Pregabalin is used for:

  • Treating fibromyalgia
  • Neuropathic pain associated with diabetic peripheral neuropathy or herpes
  • Spinal cord injury
  • treating partial-onset seizures in adults as adjunctive therapy

 

Gabapentin can be used for different indications other than pregabalin; there are many non-FDA-approved uses for gabapentin. These include:

  • Alcohol withdrawal
  • Cocaine withdrawal
  • Hiccups
  • Restless leg syndrome
  • Hyperhidrosis
  • Headaches
  • Diabetic neuropathy
  • Hot flashes
  • Fibromyalgia

 

What are the side effects of pregabalin and gabapentin?

All the antiepileptics include pregabalin and gabapentin increase the risk of suicidal thinking so doctors always weigh the benefits against this risk.

The most noticed side effect associate with pregabalin:

  • double vision (diplopia)
  • drowsiness
  • dizziness
  • dry mouth (xerostomia)
  • edema (accumulation of fluid)
  • fatigue (tiredness)
  • blurred vision
  • difficulty concentrating
  • weight gain
  • abnormal gait (ataxia)
  • tremor

Other uncommon side effects include:

  • heart failure
  • constipation
  • increased appetite
  • nausea
  • reduced blood platelet counts
  • increased blood creatinine kinase levels.
  • amnesia
  • flatulence
  • disorientation
  • Myoclonus (involuntary movement).
  • low blood pressure
  • vomiting

Rhabdomyolysis

which is defined as severe muscle injury reported with the use of pregabalin and Increased creatinine kinase in the blood is considered a remarkable sign for it.

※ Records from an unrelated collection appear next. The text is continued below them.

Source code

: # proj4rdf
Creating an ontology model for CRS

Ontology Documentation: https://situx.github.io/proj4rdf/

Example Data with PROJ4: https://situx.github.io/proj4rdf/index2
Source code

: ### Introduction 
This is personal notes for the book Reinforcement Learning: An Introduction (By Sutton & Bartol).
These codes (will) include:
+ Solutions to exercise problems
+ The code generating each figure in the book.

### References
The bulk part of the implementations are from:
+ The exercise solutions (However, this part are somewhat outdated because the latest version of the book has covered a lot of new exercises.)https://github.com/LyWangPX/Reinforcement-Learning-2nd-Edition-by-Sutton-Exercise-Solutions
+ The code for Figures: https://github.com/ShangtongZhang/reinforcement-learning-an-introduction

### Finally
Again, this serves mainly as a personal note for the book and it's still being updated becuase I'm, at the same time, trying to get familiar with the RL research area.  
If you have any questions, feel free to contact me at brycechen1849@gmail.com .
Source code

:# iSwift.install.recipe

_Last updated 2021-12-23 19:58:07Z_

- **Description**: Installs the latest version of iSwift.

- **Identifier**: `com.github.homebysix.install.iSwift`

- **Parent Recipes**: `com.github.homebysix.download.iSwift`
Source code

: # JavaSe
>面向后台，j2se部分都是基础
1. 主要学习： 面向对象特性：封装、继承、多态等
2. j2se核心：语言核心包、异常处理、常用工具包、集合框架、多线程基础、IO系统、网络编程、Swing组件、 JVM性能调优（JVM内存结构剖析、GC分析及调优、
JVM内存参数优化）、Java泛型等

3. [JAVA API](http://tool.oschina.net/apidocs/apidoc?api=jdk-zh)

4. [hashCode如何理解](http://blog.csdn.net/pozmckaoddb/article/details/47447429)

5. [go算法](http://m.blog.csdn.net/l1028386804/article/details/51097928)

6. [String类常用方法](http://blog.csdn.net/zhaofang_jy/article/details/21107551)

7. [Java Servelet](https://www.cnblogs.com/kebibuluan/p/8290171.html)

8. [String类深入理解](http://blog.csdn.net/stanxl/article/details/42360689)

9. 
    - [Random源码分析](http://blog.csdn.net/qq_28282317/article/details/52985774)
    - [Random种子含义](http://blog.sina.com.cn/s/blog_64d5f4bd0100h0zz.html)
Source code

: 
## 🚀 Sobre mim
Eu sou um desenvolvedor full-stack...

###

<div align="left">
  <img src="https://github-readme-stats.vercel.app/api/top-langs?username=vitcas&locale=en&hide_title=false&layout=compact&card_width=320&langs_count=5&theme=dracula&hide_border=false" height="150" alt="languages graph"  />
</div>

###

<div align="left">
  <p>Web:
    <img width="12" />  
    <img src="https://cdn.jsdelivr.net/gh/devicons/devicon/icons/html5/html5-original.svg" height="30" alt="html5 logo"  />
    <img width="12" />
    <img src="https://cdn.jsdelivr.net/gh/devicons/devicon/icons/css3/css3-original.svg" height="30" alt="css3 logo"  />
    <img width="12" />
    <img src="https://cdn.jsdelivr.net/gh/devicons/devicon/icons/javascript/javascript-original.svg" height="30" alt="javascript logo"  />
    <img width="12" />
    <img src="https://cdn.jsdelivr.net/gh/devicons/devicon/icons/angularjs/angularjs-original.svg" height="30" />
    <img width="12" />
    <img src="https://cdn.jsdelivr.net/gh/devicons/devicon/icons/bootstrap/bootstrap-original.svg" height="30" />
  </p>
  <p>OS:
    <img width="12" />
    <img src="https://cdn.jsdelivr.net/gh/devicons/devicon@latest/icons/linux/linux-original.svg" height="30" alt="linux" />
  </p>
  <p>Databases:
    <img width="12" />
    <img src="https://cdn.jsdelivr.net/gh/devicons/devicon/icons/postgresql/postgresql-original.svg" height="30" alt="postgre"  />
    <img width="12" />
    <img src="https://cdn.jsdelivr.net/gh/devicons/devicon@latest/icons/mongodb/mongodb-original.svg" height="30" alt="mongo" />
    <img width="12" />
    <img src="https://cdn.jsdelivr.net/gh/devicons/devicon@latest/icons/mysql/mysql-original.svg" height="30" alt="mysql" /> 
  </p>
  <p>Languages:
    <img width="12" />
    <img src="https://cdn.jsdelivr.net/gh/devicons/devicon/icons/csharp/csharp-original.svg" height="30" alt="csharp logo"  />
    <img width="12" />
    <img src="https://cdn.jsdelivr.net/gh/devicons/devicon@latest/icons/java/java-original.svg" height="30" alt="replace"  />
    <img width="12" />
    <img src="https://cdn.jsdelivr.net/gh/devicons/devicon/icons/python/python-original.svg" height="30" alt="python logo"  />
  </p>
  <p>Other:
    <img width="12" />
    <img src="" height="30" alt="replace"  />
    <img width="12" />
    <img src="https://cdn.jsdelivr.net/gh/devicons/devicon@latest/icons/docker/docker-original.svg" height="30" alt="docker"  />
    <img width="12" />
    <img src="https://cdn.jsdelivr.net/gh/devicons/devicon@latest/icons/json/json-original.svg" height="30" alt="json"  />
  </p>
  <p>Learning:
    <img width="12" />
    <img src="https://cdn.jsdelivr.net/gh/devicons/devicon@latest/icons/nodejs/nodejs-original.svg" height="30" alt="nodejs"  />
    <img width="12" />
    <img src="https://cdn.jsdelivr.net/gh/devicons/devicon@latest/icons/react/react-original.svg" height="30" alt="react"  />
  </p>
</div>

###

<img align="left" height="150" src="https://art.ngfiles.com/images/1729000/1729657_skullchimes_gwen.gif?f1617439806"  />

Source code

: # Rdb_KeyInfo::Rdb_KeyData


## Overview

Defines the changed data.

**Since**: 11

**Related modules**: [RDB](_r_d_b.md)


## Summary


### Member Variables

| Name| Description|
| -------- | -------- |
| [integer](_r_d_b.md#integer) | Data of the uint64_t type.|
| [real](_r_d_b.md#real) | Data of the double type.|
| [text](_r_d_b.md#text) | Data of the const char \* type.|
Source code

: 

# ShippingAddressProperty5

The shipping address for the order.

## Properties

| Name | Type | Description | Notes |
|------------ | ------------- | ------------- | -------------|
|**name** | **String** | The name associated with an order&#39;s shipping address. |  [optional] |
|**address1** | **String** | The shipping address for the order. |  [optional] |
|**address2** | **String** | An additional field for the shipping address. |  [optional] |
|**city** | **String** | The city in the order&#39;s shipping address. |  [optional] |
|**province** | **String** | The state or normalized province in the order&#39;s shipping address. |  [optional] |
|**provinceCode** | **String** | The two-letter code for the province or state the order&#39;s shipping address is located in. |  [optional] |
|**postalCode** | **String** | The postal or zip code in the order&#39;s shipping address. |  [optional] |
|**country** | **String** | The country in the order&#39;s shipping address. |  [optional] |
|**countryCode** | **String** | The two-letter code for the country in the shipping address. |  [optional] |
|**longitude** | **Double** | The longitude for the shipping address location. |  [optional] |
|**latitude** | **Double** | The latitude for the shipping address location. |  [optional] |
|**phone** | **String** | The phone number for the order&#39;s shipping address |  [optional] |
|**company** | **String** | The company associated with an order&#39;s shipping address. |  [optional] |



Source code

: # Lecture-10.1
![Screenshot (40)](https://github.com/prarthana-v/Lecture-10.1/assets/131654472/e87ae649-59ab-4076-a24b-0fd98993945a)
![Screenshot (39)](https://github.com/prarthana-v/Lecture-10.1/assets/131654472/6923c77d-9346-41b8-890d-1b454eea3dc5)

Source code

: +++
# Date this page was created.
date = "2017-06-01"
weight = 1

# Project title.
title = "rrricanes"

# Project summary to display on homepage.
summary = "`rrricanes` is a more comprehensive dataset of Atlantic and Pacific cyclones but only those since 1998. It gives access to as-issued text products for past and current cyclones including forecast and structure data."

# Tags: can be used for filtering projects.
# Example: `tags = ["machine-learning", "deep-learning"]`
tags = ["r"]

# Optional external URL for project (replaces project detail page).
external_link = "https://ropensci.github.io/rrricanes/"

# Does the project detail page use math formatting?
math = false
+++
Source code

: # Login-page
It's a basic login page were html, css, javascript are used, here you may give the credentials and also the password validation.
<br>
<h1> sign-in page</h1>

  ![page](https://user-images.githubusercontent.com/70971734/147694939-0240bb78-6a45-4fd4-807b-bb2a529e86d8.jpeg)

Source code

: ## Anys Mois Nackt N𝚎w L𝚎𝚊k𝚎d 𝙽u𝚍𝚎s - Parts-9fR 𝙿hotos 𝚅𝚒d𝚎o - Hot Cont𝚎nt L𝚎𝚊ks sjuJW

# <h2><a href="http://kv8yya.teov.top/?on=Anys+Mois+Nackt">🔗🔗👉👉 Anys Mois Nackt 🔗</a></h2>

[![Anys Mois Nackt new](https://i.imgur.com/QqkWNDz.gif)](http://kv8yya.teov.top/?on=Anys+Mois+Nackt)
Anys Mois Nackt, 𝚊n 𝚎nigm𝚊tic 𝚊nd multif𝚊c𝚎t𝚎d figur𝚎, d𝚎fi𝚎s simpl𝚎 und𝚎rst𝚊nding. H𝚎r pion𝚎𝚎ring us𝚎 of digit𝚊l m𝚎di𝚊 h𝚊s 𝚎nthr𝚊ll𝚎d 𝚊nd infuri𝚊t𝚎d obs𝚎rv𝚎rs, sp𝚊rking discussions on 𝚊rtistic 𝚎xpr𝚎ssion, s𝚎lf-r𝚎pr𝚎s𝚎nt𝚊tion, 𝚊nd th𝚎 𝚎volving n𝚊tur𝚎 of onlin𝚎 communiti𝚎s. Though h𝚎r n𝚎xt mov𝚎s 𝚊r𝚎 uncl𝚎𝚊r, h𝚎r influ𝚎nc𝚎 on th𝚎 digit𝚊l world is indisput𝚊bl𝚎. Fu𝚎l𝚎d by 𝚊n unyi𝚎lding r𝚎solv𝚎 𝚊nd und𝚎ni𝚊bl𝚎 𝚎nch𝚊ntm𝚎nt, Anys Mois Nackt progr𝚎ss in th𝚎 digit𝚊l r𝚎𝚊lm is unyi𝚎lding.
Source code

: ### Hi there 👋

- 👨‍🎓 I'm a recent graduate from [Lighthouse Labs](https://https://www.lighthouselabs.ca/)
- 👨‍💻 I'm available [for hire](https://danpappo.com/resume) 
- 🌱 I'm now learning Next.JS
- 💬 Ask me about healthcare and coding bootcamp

The most common side effects of gabapentin are similar to that of pregabalin, other adverse effects and serious side effects related to gabapentin only are:

  • Weight gain
  • Joint pain
  • Motion sickness
  • Blurred vision
  • Viral infection

 

Withdrawal symptoms of pregabalin and gabapentin

Both of them are not opioid narcotic but they have not controlled substances but abrupt discontinuation of them results in withdrawal symptoms which are slightly different from each other

Withdrawal symptoms associated with pregabalin:

  • Headaches
  • Anxiety
  • Agitation
  • Sweating
  • Rapid heartbeat or palpitations
  • Seizures
  • Difficulty falling or staying asleep
  • Behavioral changes
  • Mood changes
  • Depression
  • Suicidal thoughts or behavior.
  • Nausea
  • Diarrhea

Withdrawal symptoms associated with gabapentin:

  • Sweating
  • Goosebumps (piloerection)
  • Muscle pain
  • Insomnia
  • Anxiety

The dosage of gabapentin and pregabalin

Pregabalin is usually available in dosage forms of 50, 150, 300 mg tablets or oral solution. Usually, the dose started with 50 mg twice or three times daily and increased to reach a maximum dose of 300mg to 600mg daily according to indication. It Is recommended to take an extended dosage form after the evening meal.

Gabapentin is available in 300mg, 400mg, 600mg, 800mg tablets, and may be taken with or without food. The dosage usually ranges from 300 three times daily to 600mg three times daily according to the indication.

Drug interactions of gabapentin and pregabalin

Pregabalin interacts with drugs that cause CNS depression-like opioids and alcohol. Pioglitazone and rosiglitazone also react with pregabalin causing weight gain, fluid retention, and possibly heart failure. Therefore, combining pregabalin with these drugs may increase the occurrence of weight gain and fluid retention.

One of the most significant drug interactions with gabapentin is that antacids can reduce gabapentin concentration in blood so they must be separated by at least 2 hours. Morphine is also increasing blood concentrations of gabapentin and therefore increases the depressant effect of gabapentin.

Pregnancy and breastfeeding

Pregabalin crosses the placenta and No available data till now support pregabalin use in pregnancy, and also presented in breast milk, it is not recommended to be used with breastfeeding unless the benefits outweigh the risks.

Gabapentin is categorized as C for use in pregnancy (no evidence of risk of the fetus has not been detected), and it is recommended to use folic acid before pregnancy in women who use gabapentin.

Gabapentin is presented in breast milk by a significant amount, so it is recommended to avoid use unless the benefits outweigh the risks for the fetus.

We hope that this topic helped you to understand the difference between gabapentin and pregabalin.

The difference between gabapentin and pregabalin is clear now, correct?